Dan ingat rezeki yang halal walau sedikit itu pasti lebih berkah. Abul ‘Abbas Ahmad bin ‘Abdul Halim bin Taimiyyah Al-Harrani (661-728 H) rahimahullah pernah berkata,
وَالْقَلِيلُ مِنْ الْحَلَالِ يُبَارَكُ فِيهِ وَالْحَرَامُ الْكَثِيرُ يَذْهَبُ وَيَمْحَقُهُ اللَّهُ تَعَالَى
“Sedikit dari yang halal itu lebih bawa berkah di dalamnya. Sedangkan yang haram yang jumlahnya banyak hanya cepat hilang dan Allah akan menghancurkannya.” (Majmu’ah Al-Fatawa, 28:646)
Dalam mencari rezeki, kebanyakan kita mencarinya asalkan dapat, namun tidak peduli halal dan haramnya. Padahal itu dapat membawa keburukan bagi kehidupan kita ke depannya. Nabi shallallahu ‘alaihi wa sallam jauh-jauh hari sudah mengatakan,
لَيَأْتِيَنَّ عَلَى النَّاسِ زَمَانٌ لاَ يُبَالِى الْمَرْءُ بِمَا أَخَذَ الْمَالَ ، أَمِنْ حَلاَلٍ أَمْ مِنْ حَرَامٍ
“Akan datang suatu zaman di mana manusia tidak lagi peduli dari mana mereka mendapatkan harta, apakah dari usaha yang halal atau yang haram.” (HR. Bukhari no. 2083, dari Abu Hurairah radhiyallahu ‘anhu).
Akhirnya banyak manusia yang menjadi budak dunia. Inilah mereka yang disebut dalam Hadits,
تَعِسَ عَبْدُ الدِّينَارِ وَالدِّرْهَمِ وَالْقَطِيفَةِ وَالْخَمِيصَةِ ، إِنْ أُعْطِىَ رَضِىَ ، وَإِنْ لَمْ يُعْطَ لَمْ يَرْضَ
“Celakalah wahai budak dinar, dirham, qothifah (pakaian yang memiliki beludru), khomishoh (pakaian berwarna hitam dan ada bintik-bintik merah). Jika ia diberi, maka ia rida. Jika ia tidak diberi, maka ia tidak rida.” (HR. Bukhari, no. 2886, dari Abu Hurairah radhiyallahu ‘anhu).

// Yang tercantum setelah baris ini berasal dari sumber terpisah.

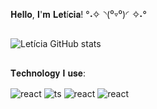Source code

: 𝐇𝐞𝐥𝐥𝐨, 𝐈'𝐦 𝐋𝐞𝐭í𝐜𝐢𝐚! °˖✧◝(⁰▿⁰)◜✧˖°

##


![Letícia GitHub stats](https://github-readme-stats.vercel.app/api?username=leticiavitoriadev&show_icons=true&theme=dracula) 



<div style="display: inline_block">
  
##
  
𝐓𝐞𝐜𝐡𝐧𝐨𝐥𝐨𝐠𝐲 𝐈 𝐮𝐬𝐞:
  
  <img align="center" alt="react" src="https://img.shields.io/badge/Java-ED8B00?style=for-the-badge&logo=openjdk&logoColor=white" />
  <img align="center" alt="ts" src="https://img.shields.io/badge/Python-3776AB?style=for-the-badge&logo=python&logoColor=white" />
  <img align="center" alt="react" src="https://img.shields.io/badge/C%2B%2B-00599C?style=for-the-badge&logo=c%2B%2B&logoColor=white"/>
  <img align="center" alt="react" src="https://img.shields.io/badge/C-00599C?style=for-the-badge&logo=c&logoColor=white"/>


</div><br/>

Kemudian Ibnu Taimiyah rahimahullah mengatakan,
وَهَذَا هُوَ عَبْدُ هَذِهِ الْأُمُورِ فَلَوْ طَلَبَهَا مِنْ اللَّهِ فَإِنَّ اللَّهَ إذَا أَعْطَاهُ إيَّاهَا رَضِيَ ؛ وَإِذَا مَنَعَهُ إيَّاهَا سَخِطَ وَإِنَّمَا عَبْدُ اللَّهِ مَنْ يُرْضِيهِ مَا يُرْضِي اللَّهَ ؛ وَيُسْخِطُهُ مَا يُسْخِطُ اللَّهَ ؛ وَيُحِبُّ مَا أَحَبَّهُ اللَّهُ وَرَسُولُهُ وَيُبْغِضُ مَا أَبْغَضَهُ اللَّهُ وَرَسُولُهُ
“Inilah yang namanya budak harta-harta tadi. Jika ia memintanya dari Allah dan Allah memberinya, ia pun rida. Namun ketika Allah tidak memberinya, ia pun murka. ‘Abdullah (hamba Allah) adalah orang yang rida terhadap apa yang Allah ridai, dan ia murka terhadap apa yang Allah murka, cinta terhadap apa yang Allah dan Rasul-Nya cintai serta benci terhadap apa yang Allah dan Rasul-Nya benci.” (Majmu’ah Al-Fatawa, 10:190)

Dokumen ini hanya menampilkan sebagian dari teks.